Damit war das „Experiment Ypsilanti“ gescheitert und die Regierungsbildung an ihrem endgültigen Ende. Nach dem sich die anderen Parteien relativ schnell auf Neuwahlen geeinigt hatten, musste auch die SPD sich dem Druck beugen. Die Abgeordneten sahen sich gezwungen, den Landtag am 18. November 2008 aufzulösen. Andrea Ypsilanti gab frustriert auf, als Nachfolger wurde der bis dahin weitgehend unbekannte Abgeordnete Thorsten Schäfer-Gümbel aus Gießen benannt.

Wolfgang Clement tritt aus der SPD aus

Die  nächste negative Schlagzeile lies nicht lange auf sich warten.

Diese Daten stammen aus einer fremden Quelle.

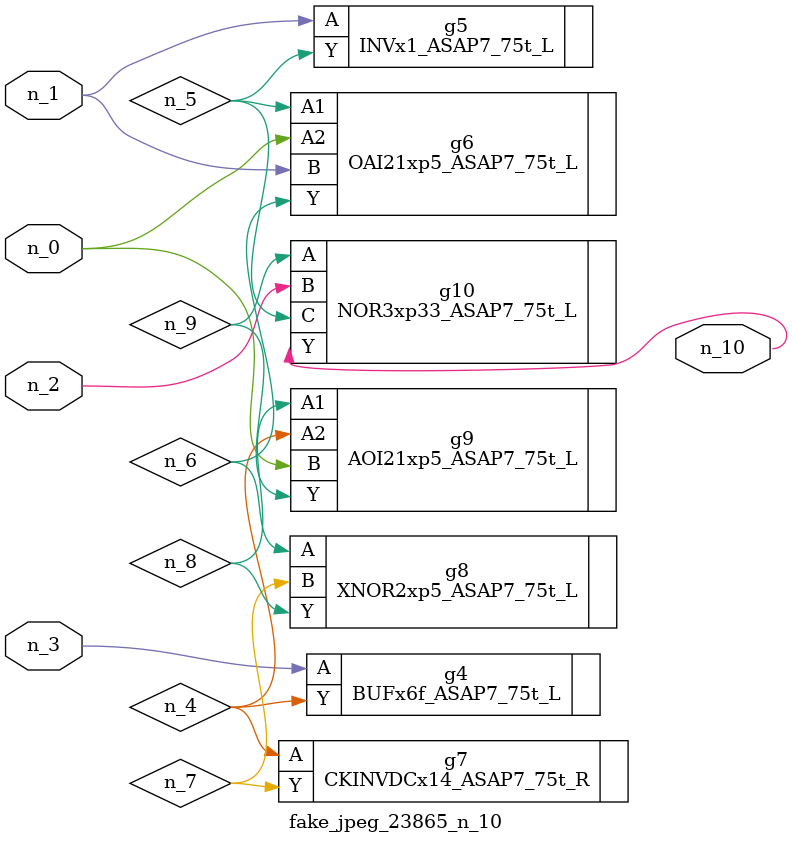
<source format=v>
module fake_jpeg_23865_n_10 (n_0, n_3, n_2, n_1, n_10);

input n_0;
input n_3;
input n_2;
input n_1;

output n_10;

wire n_4;
wire n_8;
wire n_9;
wire n_6;
wire n_5;
wire n_7;

BUFx6f_ASAP7_75t_L g4 ( 
.A(n_3),
.Y(n_4)
);

INVx1_ASAP7_75t_L g5 ( 
.A(n_1),
.Y(n_5)
);

OAI21xp5_ASAP7_75t_L g6 ( 
.A1(n_5),
.A2(n_0),
.B(n_1),
.Y(n_6)
);

XNOR2xp5_ASAP7_75t_L g8 ( 
.A(n_6),
.B(n_7),
.Y(n_8)
);

CKINVDCx14_ASAP7_75t_R g7 ( 
.A(n_4),
.Y(n_7)
);

AOI21xp5_ASAP7_75t_L g9 ( 
.A1(n_8),
.A2(n_4),
.B(n_0),
.Y(n_9)
);

NOR3xp33_ASAP7_75t_L g10 ( 
.A(n_9),
.B(n_2),
.C(n_5),
.Y(n_10)
);


endmodule
</source>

Der Fall Wolfgang Clement wurde erneut aufgegriffen. Die SPD-Führung hatte in Berlin am 24. November 2008 das Verfahren mit einer Rüge durch das Parteischiedsgericht abgeschlossen und sah damit von einem Parteiausschluss ab. Clement unterdessen reichte die Rüge aus, um der SPD endgültig den Rücken zu kehren und öffentlichkeitswirksam am Folgetag aus der Partei auszutreten. Als einen Grund für den Austritt nannte er auch eine mangelnde Abgrenzung der SPD zur Linkspartei.

Die aktuelle Situation

Auch die letzten Sonntagsumfragen der großen Meinungforschungsinstitute lassen wenig Hoffnung zu. So steht die SPD derzeit in allen Umfragen zwischen 23 Prozent und 26 Prozent. Keine gute Ausgangslage für das Superwahljahr 2009 mit Bundes-, Europa- und mehreren Landtagswahlen. Den Auftakt macht die hessische Landtagswahl am 18. Januar 2009, die Wahl scheint für die SPD bereits jetzt gelaufen.

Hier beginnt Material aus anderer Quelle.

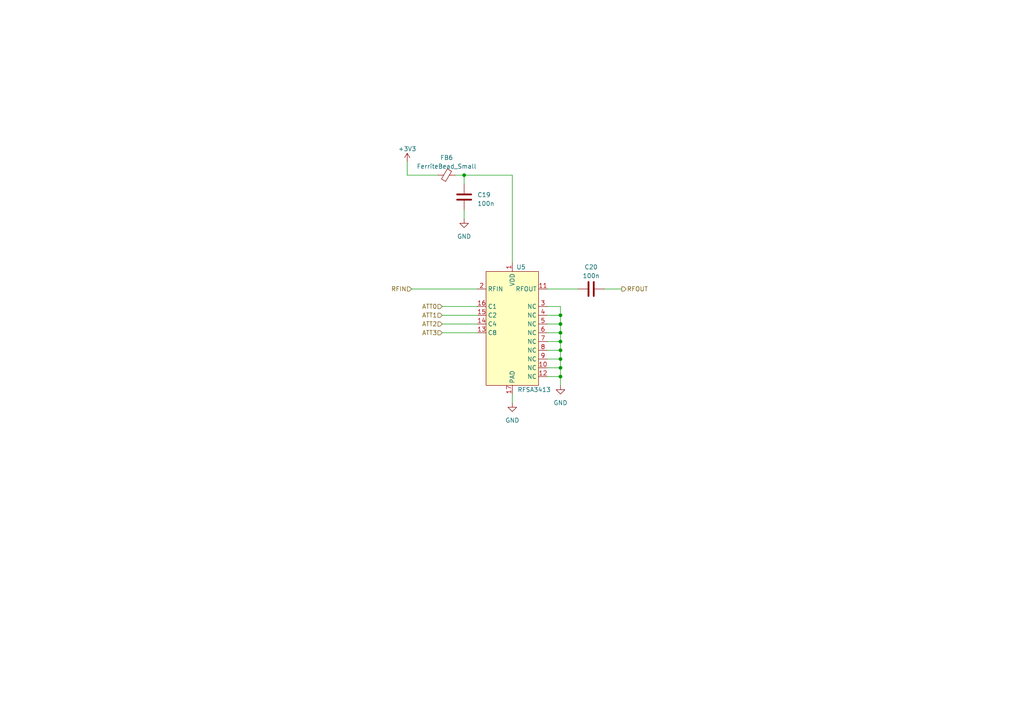
<source format=kicad_sch>
(kicad_sch (version 20210406) (generator eeschema)

  (uuid 0faf395c-0149-4706-b44e-7452c7735a46)

  (paper "A4")

  

  (junction (at 134.62 50.8) (diameter 0.9144) (color 0 0 0 0))
  (junction (at 162.56 91.44) (diameter 0.9144) (color 0 0 0 0))
  (junction (at 162.56 93.98) (diameter 0.9144) (color 0 0 0 0))
  (junction (at 162.56 96.52) (diameter 0.9144) (color 0 0 0 0))
  (junction (at 162.56 99.06) (diameter 0.9144) (color 0 0 0 0))
  (junction (at 162.56 101.6) (diameter 0.9144) (color 0 0 0 0))
  (junction (at 162.56 104.14) (diameter 0.9144) (color 0 0 0 0))
  (junction (at 162.56 106.68) (diameter 0.9144) (color 0 0 0 0))
  (junction (at 162.56 109.22) (diameter 0.9144) (color 0 0 0 0))

  (wire (pts (xy 118.11 50.8) (xy 118.11 46.99))
    (stroke (width 0) (type solid) (color 0 0 0 0))
    (uuid 6947d0b9-3b31-4b3a-8c5e-f685fb54066d)
  )
  (wire (pts (xy 119.38 83.82) (xy 138.43 83.82))
    (stroke (width 0) (type solid) (color 0 0 0 0))
    (uuid e1ae10ac-2090-450c-bce2-684374d834e2)
  )
  (wire (pts (xy 127 50.8) (xy 118.11 50.8))
    (stroke (width 0) (type solid) (color 0 0 0 0))
    (uuid aeb34290-76df-4ebf-bcd5-5d662baad99f)
  )
  (wire (pts (xy 128.27 88.9) (xy 138.43 88.9))
    (stroke (width 0) (type solid) (color 0 0 0 0))
    (uuid eac85592-3529-46ba-870c-7d288b6c501b)
  )
  (wire (pts (xy 128.27 91.44) (xy 138.43 91.44))
    (stroke (width 0) (type solid) (color 0 0 0 0))
    (uuid 9ee3c6b3-7ca0-41a6-8658-8f5ad7ba2d0a)
  )
  (wire (pts (xy 128.27 93.98) (xy 138.43 93.98))
    (stroke (width 0) (type solid) (color 0 0 0 0))
    (uuid 916ee6e6-128e-4178-aae5-e6beeec887ab)
  )
  (wire (pts (xy 128.27 96.52) (xy 138.43 96.52))
    (stroke (width 0) (type solid) (color 0 0 0 0))
    (uuid 80ef0caf-a390-40c9-a1b2-367b1eb31cc1)
  )
  (wire (pts (xy 132.08 50.8) (xy 134.62 50.8))
    (stroke (width 0) (type solid) (color 0 0 0 0))
    (uuid 320caad9-cf2e-4eaa-8fdf-ccaba398ec6a)
  )
  (wire (pts (xy 134.62 50.8) (xy 134.62 53.34))
    (stroke (width 0) (type solid) (color 0 0 0 0))
    (uuid 2209f246-4483-4a3e-bc28-b28fe88d824f)
  )
  (wire (pts (xy 134.62 50.8) (xy 148.59 50.8))
    (stroke (width 0) (type solid) (color 0 0 0 0))
    (uuid a5dd9001-8815-42b2-88da-aa7b3fced2cc)
  )
  (wire (pts (xy 134.62 60.96) (xy 134.62 63.5))
    (stroke (width 0) (type solid) (color 0 0 0 0))
    (uuid ede5c63e-0c88-45a6-9c05-30173b807ffd)
  )
  (wire (pts (xy 148.59 50.8) (xy 148.59 76.2))
    (stroke (width 0) (type solid) (color 0 0 0 0))
    (uuid bccab21b-3197-43a5-84b9-779aedcbab3c)
  )
  (wire (pts (xy 148.59 114.3) (xy 148.59 116.84))
    (stroke (width 0) (type solid) (color 0 0 0 0))
    (uuid bbdb0d82-a382-4617-98aa-7f237bc2c087)
  )
  (wire (pts (xy 158.75 83.82) (xy 167.64 83.82))
    (stroke (width 0) (type solid) (color 0 0 0 0))
    (uuid ddb7c8bc-a822-4ebe-851b-ace1c58ff821)
  )
  (wire (pts (xy 158.75 88.9) (xy 162.56 88.9))
    (stroke (width 0) (type solid) (color 0 0 0 0))
    (uuid e4c7f692-f59e-4e63-a05f-73d010c31814)
  )
  (wire (pts (xy 158.75 91.44) (xy 162.56 91.44))
    (stroke (width 0) (type solid) (color 0 0 0 0))
    (uuid 1be4ec5f-3c2b-46c6-9a4b-25ebf1fe09b3)
  )
  (wire (pts (xy 158.75 93.98) (xy 162.56 93.98))
    (stroke (width 0) (type solid) (color 0 0 0 0))
    (uuid 4be3468b-01e6-4285-89f4-9eef8453aa93)
  )
  (wire (pts (xy 158.75 96.52) (xy 162.56 96.52))
    (stroke (width 0) (type solid) (color 0 0 0 0))
    (uuid 09592ed0-e403-495f-b9e2-a210115672b1)
  )
  (wire (pts (xy 158.75 99.06) (xy 162.56 99.06))
    (stroke (width 0) (type solid) (color 0 0 0 0))
    (uuid 437088d1-ae74-4542-bcf8-9d5aaa490ad9)
  )
  (wire (pts (xy 158.75 101.6) (xy 162.56 101.6))
    (stroke (width 0) (type solid) (color 0 0 0 0))
    (uuid 530f3eed-65a3-4ac6-8ee4-d27a7b113383)
  )
  (wire (pts (xy 158.75 104.14) (xy 162.56 104.14))
    (stroke (width 0) (type solid) (color 0 0 0 0))
    (uuid 0864a837-eefa-4bb1-9bfe-576d8e6d59df)
  )
  (wire (pts (xy 158.75 106.68) (xy 162.56 106.68))
    (stroke (width 0) (type solid) (color 0 0 0 0))
    (uuid 06b7b78c-438c-4c70-9458-c5b1fed2ff08)
  )
  (wire (pts (xy 158.75 109.22) (xy 162.56 109.22))
    (stroke (width 0) (type solid) (color 0 0 0 0))
    (uuid 6771f8ce-fa0a-47eb-9297-026f98e090b3)
  )
  (wire (pts (xy 162.56 88.9) (xy 162.56 91.44))
    (stroke (width 0) (type solid) (color 0 0 0 0))
    (uuid e4c7f692-f59e-4e63-a05f-73d010c31814)
  )
  (wire (pts (xy 162.56 91.44) (xy 162.56 93.98))
    (stroke (width 0) (type solid) (color 0 0 0 0))
    (uuid e4c7f692-f59e-4e63-a05f-73d010c31814)
  )
  (wire (pts (xy 162.56 93.98) (xy 162.56 96.52))
    (stroke (width 0) (type solid) (color 0 0 0 0))
    (uuid e4c7f692-f59e-4e63-a05f-73d010c31814)
  )
  (wire (pts (xy 162.56 96.52) (xy 162.56 99.06))
    (stroke (width 0) (type solid) (color 0 0 0 0))
    (uuid e4c7f692-f59e-4e63-a05f-73d010c31814)
  )
  (wire (pts (xy 162.56 99.06) (xy 162.56 101.6))
    (stroke (width 0) (type solid) (color 0 0 0 0))
    (uuid e4c7f692-f59e-4e63-a05f-73d010c31814)
  )
  (wire (pts (xy 162.56 101.6) (xy 162.56 104.14))
    (stroke (width 0) (type solid) (color 0 0 0 0))
    (uuid e4c7f692-f59e-4e63-a05f-73d010c31814)
  )
  (wire (pts (xy 162.56 104.14) (xy 162.56 106.68))
    (stroke (width 0) (type solid) (color 0 0 0 0))
    (uuid e4c7f692-f59e-4e63-a05f-73d010c31814)
  )
  (wire (pts (xy 162.56 106.68) (xy 162.56 109.22))
    (stroke (width 0) (type solid) (color 0 0 0 0))
    (uuid e4c7f692-f59e-4e63-a05f-73d010c31814)
  )
  (wire (pts (xy 162.56 109.22) (xy 162.56 111.76))
    (stroke (width 0) (type solid) (color 0 0 0 0))
    (uuid e4c7f692-f59e-4e63-a05f-73d010c31814)
  )
  (wire (pts (xy 175.26 83.82) (xy 180.34 83.82))
    (stroke (width 0) (type solid) (color 0 0 0 0))
    (uuid 76f0f1a4-9b76-4e12-b785-4af136413eb7)
  )

  (hierarchical_label "RFIN" (shape input) (at 119.38 83.82 180)
    (effects (font (size 1.27 1.27)) (justify right))
    (uuid 6e375bf8-bf0d-4177-9b4d-ff88f7dcb249)
  )
  (hierarchical_label "ATT0" (shape input) (at 128.27 88.9 180)
    (effects (font (size 1.27 1.27)) (justify right))
    (uuid f282b6ff-6a00-4812-ac6c-4801cb1e04e8)
  )
  (hierarchical_label "ATT1" (shape input) (at 128.27 91.44 180)
    (effects (font (size 1.27 1.27)) (justify right))
    (uuid aaab60e3-04a7-433c-81d8-1f0430bcd2dd)
  )
  (hierarchical_label "ATT2" (shape input) (at 128.27 93.98 180)
    (effects (font (size 1.27 1.27)) (justify right))
    (uuid 7ad0cbd1-b5b2-409f-9cbd-c1678ee2fa32)
  )
  (hierarchical_label "ATT3" (shape input) (at 128.27 96.52 180)
    (effects (font (size 1.27 1.27)) (justify right))
    (uuid 8b838be8-2ad5-4598-ba98-dc1145e315b9)
  )
  (hierarchical_label "RFOUT" (shape output) (at 180.34 83.82 0)
    (effects (font (size 1.27 1.27)) (justify left))
    (uuid 9df59ade-5fe8-47b9-a7da-ae60266fba3a)
  )

  (symbol (lib_id "power:+3.3V") (at 118.11 46.99 0) (unit 1)
    (in_bom yes) (on_board yes) (fields_autoplaced)
    (uuid 2119c798-6233-4734-acb6-10c243dceb14)
    (property "Reference" "#PWR029" (id 0) (at 118.11 50.8 0)
      (effects (font (size 1.27 1.27)) hide)
    )
    (property "Value" "+3.3V" (id 1) (at 118.11 43.18 0))
    (property "Footprint" "" (id 2) (at 118.11 46.99 0)
      (effects (font (size 1.27 1.27)) hide)
    )
    (property "Datasheet" "" (id 3) (at 118.11 46.99 0)
      (effects (font (size 1.27 1.27)) hide)
    )
    (pin "1" (uuid fb74aeaa-338e-4e4d-8132-2322ea01b8da))
  )

  (symbol (lib_id "power:GND") (at 134.62 63.5 0) (unit 1)
    (in_bom yes) (on_board yes) (fields_autoplaced)
    (uuid 6465ec65-e857-485e-8fd5-166946d311dc)
    (property "Reference" "#PWR030" (id 0) (at 134.62 69.85 0)
      (effects (font (size 1.27 1.27)) hide)
    )
    (property "Value" "GND" (id 1) (at 134.62 68.58 0))
    (property "Footprint" "" (id 2) (at 134.62 63.5 0)
      (effects (font (size 1.27 1.27)) hide)
    )
    (property "Datasheet" "" (id 3) (at 134.62 63.5 0)
      (effects (font (size 1.27 1.27)) hide)
    )
    (pin "1" (uuid 06b135d0-2ba0-44a5-97e8-3ea7643878bb))
  )

  (symbol (lib_id "power:GND") (at 148.59 116.84 0) (unit 1)
    (in_bom yes) (on_board yes) (fields_autoplaced)
    (uuid f51f68b4-4dd5-4a42-8a25-8e62674467af)
    (property "Reference" "#PWR031" (id 0) (at 148.59 123.19 0)
      (effects (font (size 1.27 1.27)) hide)
    )
    (property "Value" "GND" (id 1) (at 148.59 121.92 0))
    (property "Footprint" "" (id 2) (at 148.59 116.84 0)
      (effects (font (size 1.27 1.27)) hide)
    )
    (property "Datasheet" "" (id 3) (at 148.59 116.84 0)
      (effects (font (size 1.27 1.27)) hide)
    )
    (pin "1" (uuid 73f71c7f-55d7-45c9-9114-b3cde4430950))
  )

  (symbol (lib_id "power:GND") (at 162.56 111.76 0) (unit 1)
    (in_bom yes) (on_board yes) (fields_autoplaced)
    (uuid 280fc8a6-df92-4617-8305-20748a4a6301)
    (property "Reference" "#PWR032" (id 0) (at 162.56 118.11 0)
      (effects (font (size 1.27 1.27)) hide)
    )
    (property "Value" "GND" (id 1) (at 162.56 116.84 0))
    (property "Footprint" "" (id 2) (at 162.56 111.76 0)
      (effects (font (size 1.27 1.27)) hide)
    )
    (property "Datasheet" "" (id 3) (at 162.56 111.76 0)
      (effects (font (size 1.27 1.27)) hide)
    )
    (pin "1" (uuid a0620249-05bd-4836-b4c1-e3f5adb97edd))
  )

  (symbol (lib_id "Device:FerriteBead_Small") (at 129.54 50.8 90) (unit 1)
    (in_bom yes) (on_board yes) (fields_autoplaced)
    (uuid 32217416-6d0c-4bd6-808c-4c419c2f4edd)
    (property "Reference" "FB6" (id 0) (at 129.54 45.72 90))
    (property "Value" "FerriteBead_Small" (id 1) (at 129.54 48.26 90))
    (property "Footprint" "Inductor_SMD:L_0402_1005Metric" (id 2) (at 129.54 52.578 90)
      (effects (font (size 1.27 1.27)) hide)
    )
    (property "Datasheet" "~" (id 3) (at 129.54 50.8 0)
      (effects (font (size 1.27 1.27)) hide)
    )
    (pin "1" (uuid 3c032421-3098-4572-8bb9-5218cae8f0b7))
    (pin "2" (uuid 32c240fd-690c-4961-9780-d09d31cbb9cd))
  )

  (symbol (lib_id "Device:C") (at 134.62 57.15 0) (unit 1)
    (in_bom yes) (on_board yes) (fields_autoplaced)
    (uuid 457f3ef7-db88-4420-90af-5e2e6de857de)
    (property "Reference" "C19" (id 0) (at 138.43 56.5149 0)
      (effects (font (size 1.27 1.27)) (justify left))
    )
    (property "Value" "100n" (id 1) (at 138.43 59.0549 0)
      (effects (font (size 1.27 1.27)) (justify left))
    )
    (property "Footprint" "Capacitor_SMD:C_0402_1005Metric" (id 2) (at 135.5852 60.96 0)
      (effects (font (size 1.27 1.27)) hide)
    )
    (property "Datasheet" "~" (id 3) (at 134.62 57.15 0)
      (effects (font (size 1.27 1.27)) hide)
    )
    (pin "1" (uuid 07396e43-7460-4e0c-acec-01a58966bda8))
    (pin "2" (uuid d49066ce-7a23-4ba7-8da7-8e0be92710b1))
  )

  (symbol (lib_id "Device:C") (at 171.45 83.82 90) (unit 1)
    (in_bom yes) (on_board yes) (fields_autoplaced)
    (uuid 00d0289e-82c6-4cb7-b8b7-15c1b58fd0e2)
    (property "Reference" "C20" (id 0) (at 171.45 77.47 90))
    (property "Value" "100n" (id 1) (at 171.45 80.01 90))
    (property "Footprint" "Capacitor_SMD:C_0402_1005Metric" (id 2) (at 175.26 82.8548 0)
      (effects (font (size 1.27 1.27)) hide)
    )
    (property "Datasheet" "~" (id 3) (at 171.45 83.82 0)
      (effects (font (size 1.27 1.27)) hide)
    )
    (pin "1" (uuid 23ed4e2c-7df0-4d34-adb9-2973e851e02a))
    (pin "2" (uuid 47da9961-edb0-4481-bd08-c05218bf037a))
  )

  (symbol (lib_id "RF_WUT:RFSA3413") (at 148.59 83.82 0)
    (in_bom yes) (on_board yes)
    (uuid e08df860-10cb-4750-a615-83589353702d)
    (property "Reference" "U5" (id 0) (at 151.13 77.47 0))
    (property "Value" "RFSA3413" (id 1) (at 154.94 113.03 0))
    (property "Footprint" "Package_DFN_QFN:QFN-16-1EP_3x3mm_P0.5mm_EP1.7x1.7mm" (id 2) (at 148.59 83.82 0)
      (effects (font (size 1.27 1.27)) hide)
    )
    (property "Datasheet" "https://www.mouser.co.uk/datasheet/2/412/RFSA3413_Data_Sheet-1506844.pdf" (id 3) (at 148.59 83.82 0)
      (effects (font (size 1.27 1.27)) hide)
    )
    (pin "1" (uuid 11badc26-99d5-4e03-b764-295b2cca735c))
    (pin "10" (uuid 564036a6-3ecd-43be-86ff-c450a4d137b8))
    (pin "11" (uuid 9572a3cc-ef3d-4618-8d2e-39779af523dc))
    (pin "12" (uuid f36cb5fe-15c3-4911-bc7f-fe79c694a80e))
    (pin "13" (uuid 2105b0d4-a831-47b5-a4c2-3ed871453b35))
    (pin "14" (uuid a932497c-3316-4f06-b318-017877bbb408))
    (pin "15" (uuid 75350257-1158-4cfb-8135-537305175e2f))
    (pin "16" (uuid 1d98a59c-edb7-4290-9c40-8519adf58e41))
    (pin "17" (uuid 8940e58b-7a3d-4ebb-886e-77fd4e45550c))
    (pin "2" (uuid 7231fc0b-5b29-4216-bce9-f9000596827a))
    (pin "3" (uuid 9e064e69-0344-4b25-8f14-7cd3a345e3a0))
    (pin "4" (uuid 8eed8653-036b-4e23-b897-3cac02ce69d1))
    (pin "5" (uuid 68427ed5-9b4d-4907-8537-ab1445460dda))
    (pin "6" (uuid 11e43c84-d28d-4435-ad76-785b11fbe6a1))
    (pin "7" (uuid 6985a63f-27f9-4613-91fd-0821acc78ea6))
    (pin "8" (uuid f5b2a394-b528-4959-b95a-9bf89836b7d5))
    (pin "9" (uuid 77d0ab0a-a5ef-4bc0-a769-34c403a59540))
  )
)

</source>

Es zeigt sich also, dass sich die Sozialdemokraten derzeit auf allen Ebenen in einem selbstzerstörerischen Richtungsstreit befinden. Deshalb wird vieles von der kommenden Landtagswahl in Hessen abhängen, die zeigen wird, ob eine Handlungsfähígkeit der SPD überhaupt noch vorstellbar ist. Mehr denn je zeigt sich, dass die SPD es schaffen muss, ihre verschiedenen Flügel zu vereinen. Nur so kann sie es verhindern, im kommenden Jahr bei den anstehenden Wahlen in der Bedeutungslosigkeit zu verschwinden.